Bom apetite, mas não se faz política com receita e sim com planos concretos e com o firme compromisso de suas realizações. Distante de seus eleitores, os partidos e seus parlamentares sem determinação política, permanecem pulando por cima das respostas e de suas promessas eleitorais. É o sagrado ritual à hereditariedade do sistema estimulando a síndrome do “promete e não cumpre” que é um ato de corrupção, que se define como alteração daquilo que deveria ser. Estimulados pela “Lei Gerson”, aquela que desordena juridicamente a ordem de se levar vantagem em tudo, os poderes da República pulam por cima de suas esferas de competência em disputa pela hegemonia do poder em constantes ações de judicialização do Legislativo, ações onde órgãos Executivos insistem em querer legislar. E todo esse exercício de pula-pula olímpico movido por algum interesse privado, transcorre em detrimento do processo de realização da Democracia e dos Direitos Humanos, ou pior, pula por cima de seus princípios.

Faz 35 anos da Lei de Anistia-Anestesia, que com seu caráter compulsório anistiou e concedeu benefícios a todos os envolvidos no Golpe de 1964 e do período da Ditadura Esguiana. Estamos diante dos 12 anos de promulgação da Lei 10.559, que ressalva o direito das vítimas da repressão da Ditadura de requererem o reconhecimento de anistia política e reparações econômicas através de processo junto à Comissão de Anistia do Ministério da Justiça. No entanto, os processos se acumulam durante anos, permanecendo presos na Comissão de Anistia, mas a inoperância circula livre mantendo o culto do “fazer pela metade”. Será que este não poderia ser o momento do Ministério da Justiça começar a se libertar da hereditariedade do sistema de injustiças?

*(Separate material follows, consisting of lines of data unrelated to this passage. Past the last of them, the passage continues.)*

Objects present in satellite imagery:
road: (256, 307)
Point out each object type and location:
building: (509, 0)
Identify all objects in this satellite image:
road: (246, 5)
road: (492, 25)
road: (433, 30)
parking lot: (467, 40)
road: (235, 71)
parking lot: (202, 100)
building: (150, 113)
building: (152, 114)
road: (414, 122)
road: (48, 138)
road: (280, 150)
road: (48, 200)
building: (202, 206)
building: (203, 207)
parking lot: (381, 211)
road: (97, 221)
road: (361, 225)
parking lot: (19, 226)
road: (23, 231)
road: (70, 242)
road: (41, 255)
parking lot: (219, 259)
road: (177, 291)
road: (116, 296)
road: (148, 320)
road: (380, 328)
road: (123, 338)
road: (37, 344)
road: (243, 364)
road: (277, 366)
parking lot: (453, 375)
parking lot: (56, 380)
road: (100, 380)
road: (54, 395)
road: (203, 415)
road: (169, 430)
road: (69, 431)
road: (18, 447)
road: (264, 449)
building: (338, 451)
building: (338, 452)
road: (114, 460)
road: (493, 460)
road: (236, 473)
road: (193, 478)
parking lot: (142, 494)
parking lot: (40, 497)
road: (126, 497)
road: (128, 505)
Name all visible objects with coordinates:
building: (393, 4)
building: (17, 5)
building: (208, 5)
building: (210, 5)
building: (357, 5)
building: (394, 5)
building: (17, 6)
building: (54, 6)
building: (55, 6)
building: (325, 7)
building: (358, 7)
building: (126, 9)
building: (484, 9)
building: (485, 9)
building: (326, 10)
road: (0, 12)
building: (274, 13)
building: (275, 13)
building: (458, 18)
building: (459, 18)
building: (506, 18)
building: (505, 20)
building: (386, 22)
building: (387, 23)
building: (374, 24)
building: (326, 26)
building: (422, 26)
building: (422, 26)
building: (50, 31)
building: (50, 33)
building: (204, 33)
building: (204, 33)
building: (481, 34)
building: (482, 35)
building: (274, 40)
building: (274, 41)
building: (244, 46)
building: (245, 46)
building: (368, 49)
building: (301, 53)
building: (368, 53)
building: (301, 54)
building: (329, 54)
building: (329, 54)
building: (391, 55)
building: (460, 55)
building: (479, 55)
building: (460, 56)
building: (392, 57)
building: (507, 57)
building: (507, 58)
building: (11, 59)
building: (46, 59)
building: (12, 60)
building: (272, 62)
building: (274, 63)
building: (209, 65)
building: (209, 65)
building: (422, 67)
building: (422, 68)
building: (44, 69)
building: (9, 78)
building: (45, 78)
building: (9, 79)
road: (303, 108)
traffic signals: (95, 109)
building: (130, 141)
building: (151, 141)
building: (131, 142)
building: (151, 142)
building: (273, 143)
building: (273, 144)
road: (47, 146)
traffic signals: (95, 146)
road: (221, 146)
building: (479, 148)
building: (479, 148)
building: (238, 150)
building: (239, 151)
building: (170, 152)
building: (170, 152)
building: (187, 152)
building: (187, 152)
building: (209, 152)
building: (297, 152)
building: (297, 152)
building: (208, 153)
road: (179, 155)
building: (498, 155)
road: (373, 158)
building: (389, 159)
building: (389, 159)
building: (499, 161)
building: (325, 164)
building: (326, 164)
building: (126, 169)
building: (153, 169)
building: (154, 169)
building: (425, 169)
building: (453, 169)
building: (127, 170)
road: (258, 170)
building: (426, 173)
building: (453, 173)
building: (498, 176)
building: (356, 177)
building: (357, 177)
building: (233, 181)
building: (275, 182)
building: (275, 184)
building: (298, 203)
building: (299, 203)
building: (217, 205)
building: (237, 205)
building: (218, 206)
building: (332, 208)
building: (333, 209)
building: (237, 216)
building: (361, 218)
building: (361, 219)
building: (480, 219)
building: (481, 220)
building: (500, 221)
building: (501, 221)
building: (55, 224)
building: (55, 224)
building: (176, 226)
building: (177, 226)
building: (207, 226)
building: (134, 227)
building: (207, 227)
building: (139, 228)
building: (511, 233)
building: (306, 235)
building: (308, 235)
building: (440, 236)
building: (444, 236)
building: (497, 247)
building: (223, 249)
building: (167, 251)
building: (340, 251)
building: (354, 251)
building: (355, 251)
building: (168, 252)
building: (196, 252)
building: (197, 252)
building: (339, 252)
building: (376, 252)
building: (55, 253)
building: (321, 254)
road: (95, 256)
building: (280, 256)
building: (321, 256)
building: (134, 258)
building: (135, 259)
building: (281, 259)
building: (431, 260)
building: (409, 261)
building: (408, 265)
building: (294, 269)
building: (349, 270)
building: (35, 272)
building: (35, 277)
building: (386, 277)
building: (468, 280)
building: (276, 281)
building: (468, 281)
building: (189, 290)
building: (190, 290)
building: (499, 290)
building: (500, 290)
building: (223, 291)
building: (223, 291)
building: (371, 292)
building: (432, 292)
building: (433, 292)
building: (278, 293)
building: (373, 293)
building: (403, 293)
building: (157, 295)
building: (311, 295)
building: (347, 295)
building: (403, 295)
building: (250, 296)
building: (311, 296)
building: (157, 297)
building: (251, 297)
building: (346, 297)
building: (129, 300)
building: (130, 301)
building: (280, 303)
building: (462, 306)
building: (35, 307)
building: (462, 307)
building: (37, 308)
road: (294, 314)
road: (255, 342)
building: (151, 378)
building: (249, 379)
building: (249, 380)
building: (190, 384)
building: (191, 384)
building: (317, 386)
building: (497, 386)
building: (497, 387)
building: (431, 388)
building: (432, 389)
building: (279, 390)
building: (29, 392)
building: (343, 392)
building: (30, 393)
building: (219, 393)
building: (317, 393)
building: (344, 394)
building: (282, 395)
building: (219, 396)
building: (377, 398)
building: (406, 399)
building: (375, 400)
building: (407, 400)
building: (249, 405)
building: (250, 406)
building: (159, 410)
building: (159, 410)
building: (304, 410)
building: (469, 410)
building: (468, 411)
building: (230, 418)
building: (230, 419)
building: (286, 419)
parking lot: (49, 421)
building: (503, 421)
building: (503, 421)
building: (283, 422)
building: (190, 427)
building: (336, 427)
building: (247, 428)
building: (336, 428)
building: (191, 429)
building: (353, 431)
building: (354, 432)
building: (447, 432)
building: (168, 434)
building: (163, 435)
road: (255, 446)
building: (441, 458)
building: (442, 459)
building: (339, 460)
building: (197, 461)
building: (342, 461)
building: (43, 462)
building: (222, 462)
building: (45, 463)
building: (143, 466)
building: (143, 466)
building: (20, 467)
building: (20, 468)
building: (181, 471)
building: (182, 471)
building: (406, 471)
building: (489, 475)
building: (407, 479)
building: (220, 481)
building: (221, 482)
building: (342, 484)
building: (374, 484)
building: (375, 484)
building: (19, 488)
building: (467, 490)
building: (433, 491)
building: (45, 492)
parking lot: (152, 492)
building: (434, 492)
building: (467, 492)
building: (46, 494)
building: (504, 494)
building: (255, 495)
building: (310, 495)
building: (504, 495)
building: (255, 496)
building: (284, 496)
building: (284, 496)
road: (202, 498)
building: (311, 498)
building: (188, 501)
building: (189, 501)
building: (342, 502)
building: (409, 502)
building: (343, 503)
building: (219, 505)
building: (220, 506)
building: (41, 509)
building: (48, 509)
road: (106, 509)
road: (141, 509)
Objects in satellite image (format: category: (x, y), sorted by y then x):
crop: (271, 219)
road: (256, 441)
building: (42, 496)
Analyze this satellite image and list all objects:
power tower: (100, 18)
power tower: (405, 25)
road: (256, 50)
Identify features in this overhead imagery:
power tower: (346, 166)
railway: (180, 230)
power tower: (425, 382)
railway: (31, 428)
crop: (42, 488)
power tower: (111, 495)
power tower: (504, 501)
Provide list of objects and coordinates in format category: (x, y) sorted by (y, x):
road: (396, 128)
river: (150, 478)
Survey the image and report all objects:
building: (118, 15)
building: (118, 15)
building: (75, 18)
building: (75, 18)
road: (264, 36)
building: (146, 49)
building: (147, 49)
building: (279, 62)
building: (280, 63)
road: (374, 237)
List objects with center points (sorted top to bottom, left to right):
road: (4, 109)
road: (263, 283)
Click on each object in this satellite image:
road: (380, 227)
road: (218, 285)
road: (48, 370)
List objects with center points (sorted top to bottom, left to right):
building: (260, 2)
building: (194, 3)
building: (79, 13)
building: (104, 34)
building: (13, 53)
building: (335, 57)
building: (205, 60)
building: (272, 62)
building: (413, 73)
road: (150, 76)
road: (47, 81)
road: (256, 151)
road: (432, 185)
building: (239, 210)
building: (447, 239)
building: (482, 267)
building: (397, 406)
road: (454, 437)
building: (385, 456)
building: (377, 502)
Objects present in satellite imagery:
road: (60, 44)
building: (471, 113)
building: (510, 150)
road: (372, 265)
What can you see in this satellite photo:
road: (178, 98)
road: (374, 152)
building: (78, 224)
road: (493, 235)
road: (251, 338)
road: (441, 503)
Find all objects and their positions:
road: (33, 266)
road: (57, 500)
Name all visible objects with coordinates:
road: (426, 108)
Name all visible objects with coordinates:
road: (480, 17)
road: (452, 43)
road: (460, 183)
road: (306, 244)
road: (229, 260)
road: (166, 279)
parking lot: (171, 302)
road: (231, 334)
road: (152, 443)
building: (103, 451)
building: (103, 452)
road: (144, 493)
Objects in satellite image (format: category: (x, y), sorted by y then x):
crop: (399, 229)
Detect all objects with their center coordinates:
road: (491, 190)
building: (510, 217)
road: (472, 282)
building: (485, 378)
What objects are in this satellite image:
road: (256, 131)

Sem pessimismos, o Estado e o governo deram avanços significativos com iniciativas políticas memoráveis. Completam-se 16 anos de criação da Secretaria de Direitos Humanos da Presidência da República, 9 anos de criação da Comissão de Direitos Humanos e Legislação Participativa do Senado Federal. Há 2 anos temos a Comissão Nacional da Verdade. Fora da esfera estatal, comemoramos os 29 anos da ONG Tortura Nunca Mais. Em suas histórias, todas essas entidades têm travado constantes combates contra as concepções da hereditariedade do sistema. Aqui, vale ressaltar que o Grupo Tortura Nunca Mais nasceu exatamente deste combate.

No entanto, a consolidação e desenvolvimento destas inciativas dependem da luta que nos leva a buscar as raízes das questões. Manter debate no círculo vicioso do ser, ou não ser um Estado democrático, não é a questão. Ter a digna coragem de discutir buscando as raízes para reconhecer o porquê que não é, e fazer ser com determinação, isso é que pode ser a solução da questão. Sempre de plantão, os guardiães da hereditariedade do sistema tentam amarrar com sua corda ancestral toda e qualquer ação que fortalece a Democracia e os Direitos Humanos. E esta corda é feita com os mesmos fios hereditários das cordas que amarraram índios, escravos, presos políticos torturados, que amarram as medidas que beneficiam o povo e é também a que hoje amarram seres humanos nos postes e nas ruas das cidades.

Portanto, esta é uma luta que requer uma alerta constante para a ampla e profunda realização da Democracia e dos Direitos Humanos que o país tanto clama e precisa com urgência. Esta é uma batalha para soltar as amarras, romper o cordão umbilical das heranças.